A victory for Biya, who has ruled since 1982, would usher in a seventh term for the 85-year-old and see him stay until at least the age of 92, bucking a tentative trend in Africa where many countries have installed presidential term limits. The only current African president to have ruled longer is Equatorial Guinea’s Teodoro Obiang Nguema Mbasogo.
It would maintain a long held status quo in the oil and cocoa producing Central African country where, despite relative economic stability and growth of over 4 percent a year since Biya was last elected in 2011, many of its 24 million citizens live in deep poverty. Most have only known one president.

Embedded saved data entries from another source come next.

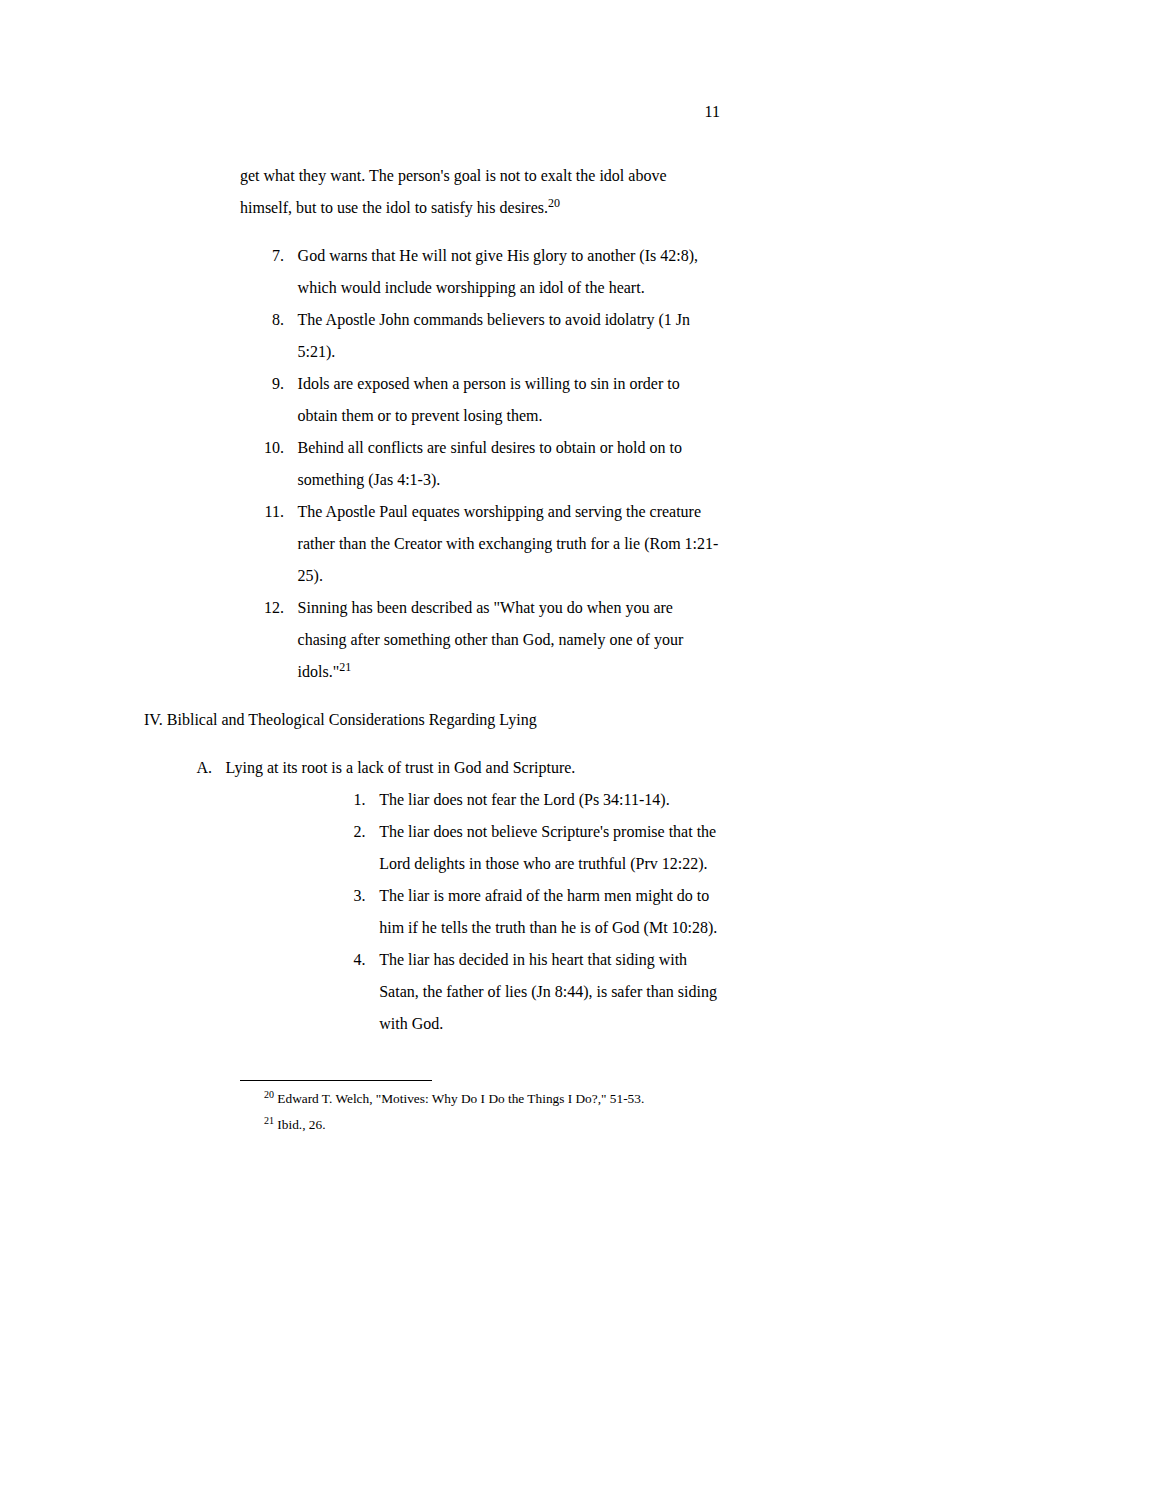11
get what they want. The person's goal is not to exalt the idol above himself, but to use the idol to satisfy his desires.20
God warns that He will not give His glory to another (Is 42:8), which would include worshipping an idol of the heart.
The Apostle John commands believers to avoid idolatry (1 Jn 5:21).
Idols are exposed when a person is willing to sin in order to obtain them or to prevent losing them.
Behind all conflicts are sinful desires to obtain or hold on to something (Jas 4:1-3).
The Apostle Paul equates worshipping and serving the creature rather than the Creator with exchanging truth for a lie (Rom 1:21-25).
Sinning has been described as "What you do when you are chasing after something other than God, namely one of your idols."21
IV. Biblical and Theological Considerations Regarding Lying
Lying at its root is a lack of trust in God and Scripture.
The liar does not fear the Lord (Ps 34:11-14).
The liar does not believe Scripture's promise that the Lord delights in those who are truthful (Prv 12:22).
The liar is more afraid of the harm men might do to him if he tells the truth than he is of God (Mt 10:28).
The liar has decided in his heart that siding with Satan, the father of lies (Jn 8:44), is safer than siding with God.
20 Edward T. Welch, "Motives: Why Do I Do the Things I Do?," 51-53.
21 Ibid., 26.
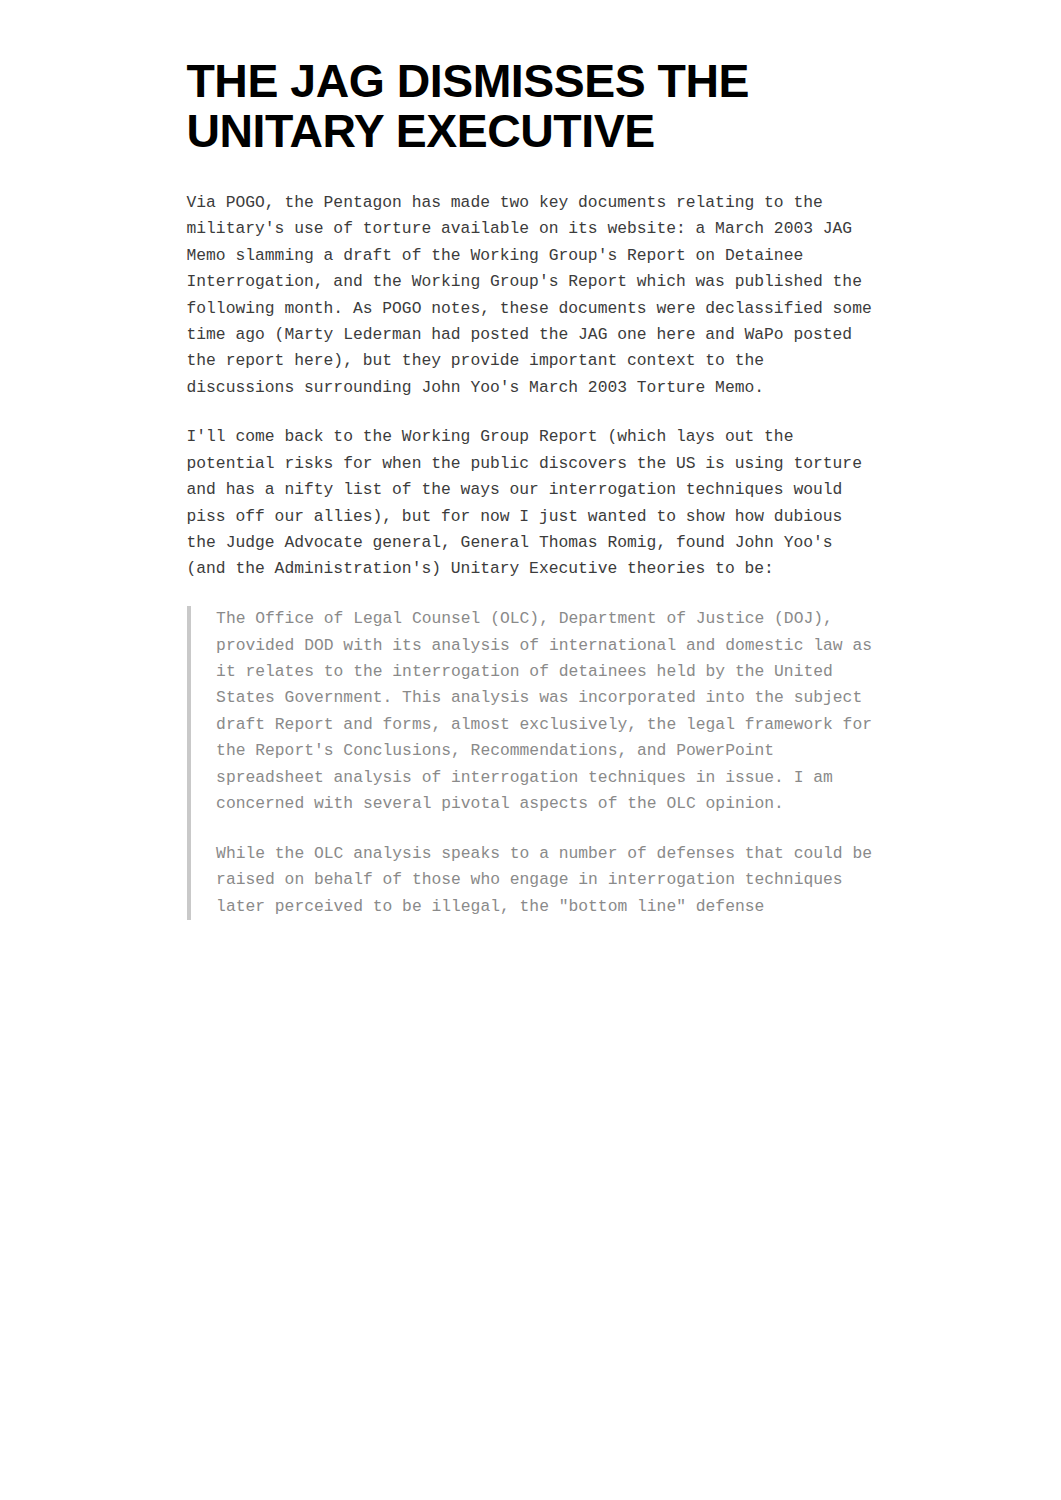The JAG Dismisses the Unitary Executive
Via POGO, the Pentagon has made two key documents relating to the military's use of torture available on its website: a March 2003 JAG Memo slamming a draft of the Working Group's Report on Detainee Interrogation, and the Working Group's Report which was published the following month. As POGO notes, these documents were declassified some time ago (Marty Lederman had posted the JAG one here and WaPo posted the report here), but they provide important context to the discussions surrounding John Yoo's March 2003 Torture Memo.
I'll come back to the Working Group Report (which lays out the potential risks for when the public discovers the US is using torture and has a nifty list of the ways our interrogation techniques would piss off our allies), but for now I just wanted to show how dubious the Judge Advocate general, General Thomas Romig, found John Yoo's (and the Administration's) Unitary Executive theories to be:
The Office of Legal Counsel (OLC), Department of Justice (DOJ), provided DOD with its analysis of international and domestic law as it relates to the interrogation of detainees held by the United States Government. This analysis was incorporated into the subject draft Report and forms, almost exclusively, the legal framework for the Report's Conclusions, Recommendations, and PowerPoint spreadsheet analysis of interrogation techniques in issue. I am concerned with several pivotal aspects of the OLC opinion.
While the OLC analysis speaks to a number of defenses that could be raised on behalf of those who engage in interrogation techniques later perceived to be illegal, the "bottom line" defense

Looming over the polls is a secessionist uprising in the Anglophone Northwest and Southwest regions that has cost hundreds of lives and forced thousands to flee either to the French-speaking regions or into neighboring Nigeria. Ghost towns remain, where the few who have stayed say they are afraid to go out and vote.
Some opposition parties have united in an effort to bolster support and harness discontent about the country’s crumbling infrastructure and about Biya, who they say has ruled Cameroon like a personal fiefdom for too long. The president goes years without convening cabinet meetings and spends long stretches out of the country with his wife Chantal, most often holidaying in Switzerland.
“There are many problems. There are no roads, no hospitals. We are poor. Biya must go,” said 31-year-old businessman Emmanuel Bassong during an opposition rally in the capital Yaounde on Saturday.
The odds, and history, are against the opposition, including the main candidate, Joshua Osih of the Social Democratic Front. In 2011, Biya won with 78 percent of the vote in an election that the United States state department described as “flawed” and “marked by irregularities.”